- Exercise data -
- - - - -

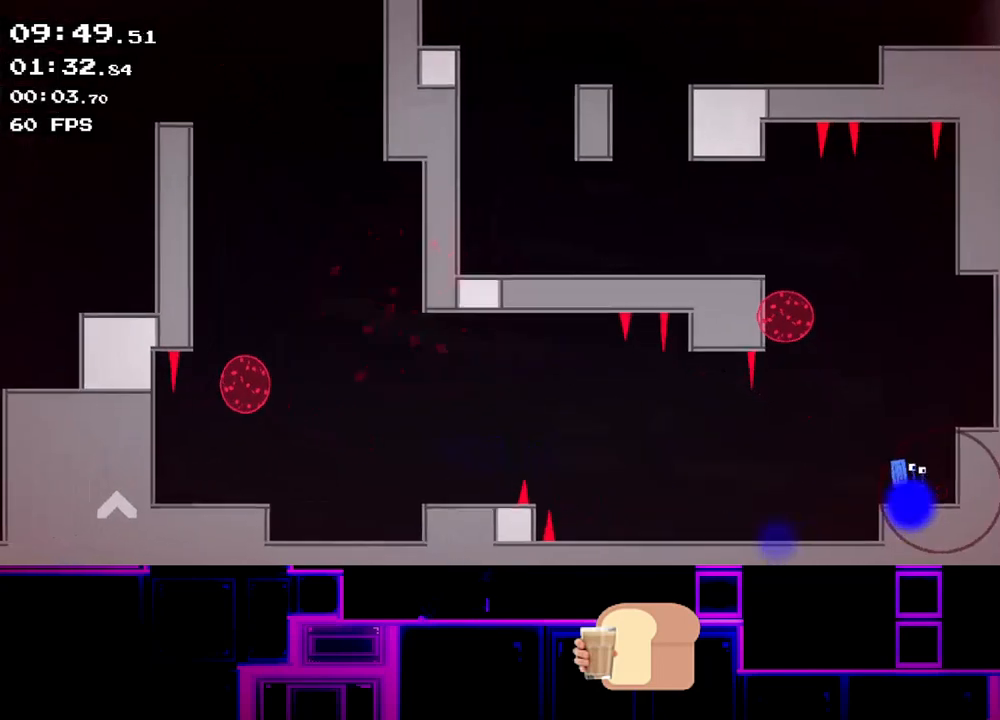
{"keys": ["left", "up"], "events": [[167, "up", "up"], [200, "up", "down"], [233, "left", "down"]]}
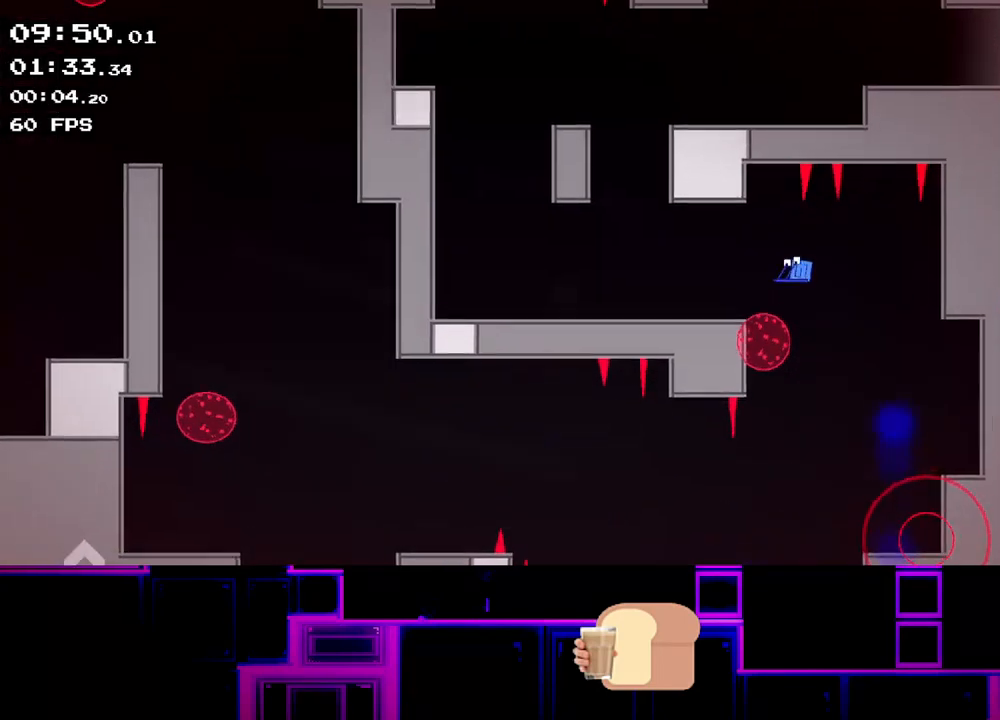
{"keys": ["right"], "events": [[233, "up", "up"], [433, "left", "up"], [433, "right", "down"]]}
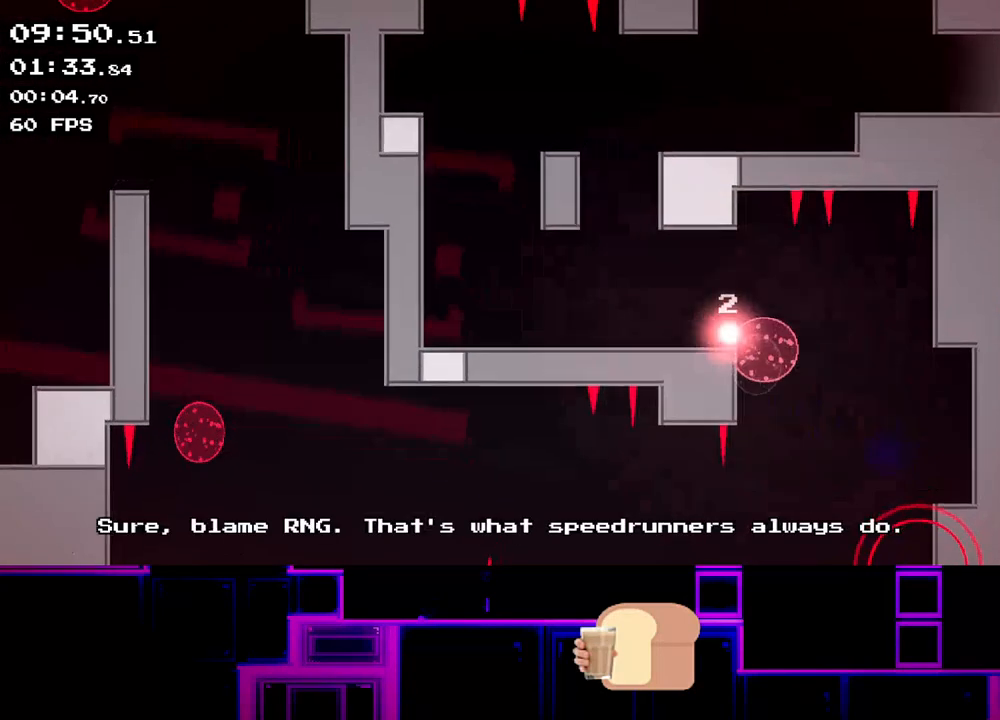
{"keys": ["right", "up"], "events": [[433, "up", "down"]]}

- - - - -

- Instructions to follow -
Give back the whole listing exactly; no pictures.

- Reply -
{"keys": ["left", "up"], "events": [[167, "up", "up"], [200, "up", "down"], [233, "left", "down"]]}
{"keys": ["right"], "events": [[233, "up", "up"], [433, "left", "up"], [433, "right", "down"]]}
{"keys": ["right", "up"], "events": [[433, "up", "down"]]}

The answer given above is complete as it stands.